Holding What Was Lost: Pregnancy and Infant Loss Awareness
October 15th is Pregnancy and Infant Loss Awareness Day. It is a day that asks us to pause and remember what is so often carried in silence. One in five pregnancies ends in miscarriage. Six infants out of every thousand are stillborn. These numbers matter, but they are never the whole story. Each statistic contains a world of longing, imagination, attachment, and grief.
I write for those who have experienced a perinatal loss, and for those who love them. Whether a woman goes on to have other children or experiences a subsequent healthy pregnancy, the loss does not disappear. Grief does not operate on a logic of replacement. One does not get over this kind of loss; one only learns, slowly and imperfectly, to move through it.

* _EXTRACTED RECORDS_

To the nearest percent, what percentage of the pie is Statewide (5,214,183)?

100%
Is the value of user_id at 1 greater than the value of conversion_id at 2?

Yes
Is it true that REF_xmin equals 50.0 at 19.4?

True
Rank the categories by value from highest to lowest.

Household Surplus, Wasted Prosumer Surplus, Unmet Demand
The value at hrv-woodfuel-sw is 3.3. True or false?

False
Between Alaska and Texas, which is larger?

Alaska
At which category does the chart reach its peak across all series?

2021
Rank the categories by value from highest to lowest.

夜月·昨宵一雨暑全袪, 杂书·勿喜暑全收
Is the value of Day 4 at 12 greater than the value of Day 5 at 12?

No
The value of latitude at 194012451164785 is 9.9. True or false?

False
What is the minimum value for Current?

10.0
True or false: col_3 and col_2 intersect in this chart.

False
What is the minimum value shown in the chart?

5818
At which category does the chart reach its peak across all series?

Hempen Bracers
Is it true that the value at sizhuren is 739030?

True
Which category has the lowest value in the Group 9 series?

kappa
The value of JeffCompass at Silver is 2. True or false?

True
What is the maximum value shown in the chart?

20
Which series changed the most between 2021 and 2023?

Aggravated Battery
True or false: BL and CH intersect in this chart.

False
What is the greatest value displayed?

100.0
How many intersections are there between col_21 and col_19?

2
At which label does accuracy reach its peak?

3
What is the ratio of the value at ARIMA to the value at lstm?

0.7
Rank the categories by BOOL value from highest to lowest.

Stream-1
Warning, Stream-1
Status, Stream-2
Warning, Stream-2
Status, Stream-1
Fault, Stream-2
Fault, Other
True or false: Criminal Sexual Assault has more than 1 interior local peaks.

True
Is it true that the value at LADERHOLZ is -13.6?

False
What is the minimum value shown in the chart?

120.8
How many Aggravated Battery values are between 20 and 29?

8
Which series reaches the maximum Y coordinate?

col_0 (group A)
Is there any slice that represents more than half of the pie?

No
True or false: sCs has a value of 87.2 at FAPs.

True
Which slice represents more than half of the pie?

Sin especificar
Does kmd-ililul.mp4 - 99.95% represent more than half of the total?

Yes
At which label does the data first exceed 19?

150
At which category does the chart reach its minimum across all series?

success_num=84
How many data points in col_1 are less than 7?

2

* _TASKS TO PERFORM_
1. According to the text on pregnancy and infant loss, what fraction of pregnancies ends in miscarriage?
2. Rewrite the stretch of the pregnancy and infant loss text from "I write for" through "move through it.", putting "pregnancy loss" in place of "perinatal loss".
3. Carry the text on pregnancy and infant loss forward with the next part, picking up after its final sentence.

* _RESPONSES FOR EACH TASK_
1. One in five.

2.
I write for those who have experienced a pregnancy loss, and for those who love them. Whether a woman goes on to have other children or experiences a subsequent healthy pregnancy, the loss does not disappear. Grief does not operate on a logic of replacement. One does not get over this kind of loss; one only learns, slowly and imperfectly, to move through it.

3.
From an attachment perspective, the bond between a mother and her baby begins long before birth. Neuroscience tells us that during pregnancy, the brain undergoes profound reorganization in preparation for caregiving. Oxytocin pathways activate, mental representations of the baby take shape, and the nervous system begins orienting toward protection and connection. When a pregnancy or infant is lost, the attachment system does not simply turn itself off. The body continues to search for the baby who is no longer there.
Yet in our culture, this loss is often medicalized and minimized. It is framed as a “common outcome,” a “normal part of trying to conceive,” a biological event rather than a psychological and relational rupture. While it may be statistically common, it is never emotionally neutral. When the emotional toll is overlooked or prematurely normalized, grief can become complicated—driven underground, prolonged by silence, intensified by shame.
Psychodynamically, many mothers turn the loss inward. They blame themselves, replaying the pregnancy again and again in their minds: What if I had eaten differently? Exercised more—or less? Managed stress better? Taken another supplement? Gone to the doctor sooner? This relentless self-interrogation is not irrational; it is an attempt to restore a sense of control after something profoundly uncontrollable has occurred. The psyche would rather believe “I failed” than accept the terrifying truth that sometimes loss happens without cause.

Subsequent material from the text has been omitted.